[Supplied passage]

+ + + + + + +

1. Such a process is likely to entail carrying out investigations into any accident, including looking at the locus and obtaining statements or detailed accounts from witnesses (including the person or persons injured). This can prove valuable should any subsequent personal injury claim be intimated. Good investigations preserve evidence while it is fresh and allows matters to be properly handled by the employer, the health and safety manager and the insurers.
2. It is ultimately for the court to determine either civil or criminal liability in a damages action or prosecution, although in practice a careful investigation by the employer which results in a finding of fault on the part of the employee after disciplinary action may well influence the court’s approach. This would be so, particularly where the employee had either accepted that he was wholly or partially to blame for his own misfortune or where any disciplinary penalty was not appealed. By the same token, if a third party employee was disciplined for injuring a fellow worker then this would be likely to weigh in favour of any subsequent damages claim against the employer. This would be based upon the employer being vicariously liable for the fault of its employee (ie the employer being responsible for the actions of the third party employee).

+ + + + + + +

Stored data entries
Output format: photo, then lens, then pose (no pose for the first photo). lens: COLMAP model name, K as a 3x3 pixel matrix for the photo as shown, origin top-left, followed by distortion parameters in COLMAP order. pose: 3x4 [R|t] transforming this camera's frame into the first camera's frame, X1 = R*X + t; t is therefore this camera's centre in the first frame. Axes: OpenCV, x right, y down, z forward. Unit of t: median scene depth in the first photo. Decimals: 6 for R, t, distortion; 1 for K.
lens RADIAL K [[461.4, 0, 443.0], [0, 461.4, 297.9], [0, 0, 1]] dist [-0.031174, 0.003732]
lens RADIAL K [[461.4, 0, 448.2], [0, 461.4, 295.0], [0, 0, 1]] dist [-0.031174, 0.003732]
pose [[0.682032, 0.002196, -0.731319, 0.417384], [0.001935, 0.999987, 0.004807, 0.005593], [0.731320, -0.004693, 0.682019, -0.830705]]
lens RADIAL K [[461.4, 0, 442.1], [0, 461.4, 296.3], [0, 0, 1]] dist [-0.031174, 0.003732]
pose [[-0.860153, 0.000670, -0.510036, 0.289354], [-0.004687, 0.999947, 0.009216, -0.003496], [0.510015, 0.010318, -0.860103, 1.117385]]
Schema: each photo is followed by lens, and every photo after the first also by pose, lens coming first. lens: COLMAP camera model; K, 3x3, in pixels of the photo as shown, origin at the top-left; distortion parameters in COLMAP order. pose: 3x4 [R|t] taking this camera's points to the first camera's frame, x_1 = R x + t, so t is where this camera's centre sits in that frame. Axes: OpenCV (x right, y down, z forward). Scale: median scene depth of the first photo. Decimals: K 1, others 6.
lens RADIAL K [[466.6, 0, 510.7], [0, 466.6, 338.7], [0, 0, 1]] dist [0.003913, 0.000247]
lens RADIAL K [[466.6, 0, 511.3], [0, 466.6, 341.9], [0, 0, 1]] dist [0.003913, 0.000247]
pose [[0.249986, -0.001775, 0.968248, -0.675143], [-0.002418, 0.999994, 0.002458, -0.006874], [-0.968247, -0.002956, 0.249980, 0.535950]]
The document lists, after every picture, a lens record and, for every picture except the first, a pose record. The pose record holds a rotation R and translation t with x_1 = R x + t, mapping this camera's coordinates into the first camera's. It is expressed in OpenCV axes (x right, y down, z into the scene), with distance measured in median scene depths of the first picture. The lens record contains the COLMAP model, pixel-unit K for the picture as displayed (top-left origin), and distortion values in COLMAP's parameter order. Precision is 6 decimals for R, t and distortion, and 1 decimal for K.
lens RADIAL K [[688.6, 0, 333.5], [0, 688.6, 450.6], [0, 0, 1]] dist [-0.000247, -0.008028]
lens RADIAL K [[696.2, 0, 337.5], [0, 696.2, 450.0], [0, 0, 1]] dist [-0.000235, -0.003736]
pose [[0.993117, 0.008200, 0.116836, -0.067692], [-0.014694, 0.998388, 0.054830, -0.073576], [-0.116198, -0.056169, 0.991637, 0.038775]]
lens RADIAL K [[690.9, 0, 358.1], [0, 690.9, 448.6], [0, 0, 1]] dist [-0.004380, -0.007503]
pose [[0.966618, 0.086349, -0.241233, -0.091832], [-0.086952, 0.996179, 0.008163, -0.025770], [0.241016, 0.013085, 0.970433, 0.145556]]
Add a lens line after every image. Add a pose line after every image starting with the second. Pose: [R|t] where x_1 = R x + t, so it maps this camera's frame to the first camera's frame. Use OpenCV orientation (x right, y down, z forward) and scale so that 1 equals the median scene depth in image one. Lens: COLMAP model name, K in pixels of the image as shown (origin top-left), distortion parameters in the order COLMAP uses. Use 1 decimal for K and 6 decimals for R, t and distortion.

+ + + + + + +

[Directions]
1. List the parties that, according to the passage on accident investigations and liability, good investigations allow to handle matters properly.
2. Write what follows next in the passage on accident investigations and liability, starting after its final sentence.

[Responses]
1.
The employer
The health and safety manager
The insurers

2.
3. If employees are held accountable for carelessness at work then they are likely to be more attentive with all of the resultant benefits to the employer noted above.
It is sensible to take disability legislation into account when considering work-related accidents. The Disability Discrimination Act 1995 (“DDA”) currently encompasses rights of employees with disabilities.
Employees will frequently be disabled within the meaning of the DDA following an injury at work.
The DDA essentially outlaws direct discrimination on the basis of disability, outlaws discrimination for a reason related to disability and creates a duty upon employers to consider making “reasonable adjustments”. Reasonable adjustments can include adjustment of a working environment or any system of work to accommodate any disability or restrictions an employee may have.
Not only will employers who have failed to properly deal with any matter relating to disability be exposed to a civil damages claims but they may also be sued if acting in breach of the DDA.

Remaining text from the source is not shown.